Peruse the entire Filtration section too. Forget the Fertilization section.


----------



## Yo-han (Oct 15, 2010)

Thanks for referring to my article Niko But I think I need to make a little nuance here. Just saying he needs to aim for 1 ppm nitrate will help him into serious problems. Amano can use 1 ppm nitrate (measurable in the water column!!) but his entire system works different. He doesn't use as much light as Antiquefloorman, neither has he got high PO4. He does have a VERY fertile substrate. Without a fertile substrate and with high PO4 in the water column a nitrate concentration of 1 ppm would be serious problem! But indeed there is no optimum of 15 ppm, it depends on the method. I run 1 tank Amano style (NO3 1-2 ppm) and 1 tank EI (NO3 +/- 40 ppm), it both works!

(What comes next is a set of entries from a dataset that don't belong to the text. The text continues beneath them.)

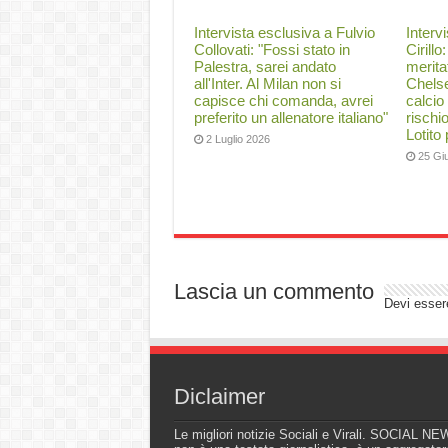
Intervista esclusiva a Fulvio
Interv
Collovati: "Fossi stato in
Cirillo
Palestra, sarei andato
merita
all'Inter. Al Milan non si
Chelse
capisce chi comanda, avrei
calcio
preferito un allenatore italiano"
rischi
Lotito
2 Luglio 2026
25 Gi
Lascia un commento
Devi esse
Diclaimer
Le migliori notizie Sociali e Virali. SOCIAL N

About your 'high' NO3 Antiquefloorman, it is not really high, I bred angelfish with about 20 ppm (testkits are only useable when verified with a known concentration, because they are not that precise as Niko already suggested), my Corydoras sterbai and Nannacara anomala both spawn in 40 ppm NO3, so not really something to worry about. EI is about guidelines, not rules! Where does it come from? Probably your MTS is releasing NO3 or you really overfeed your corys. Try replacing your potassium nitrate for the same amount of potassium chloride or potassium sulphate and you must see a drop in NO3


----------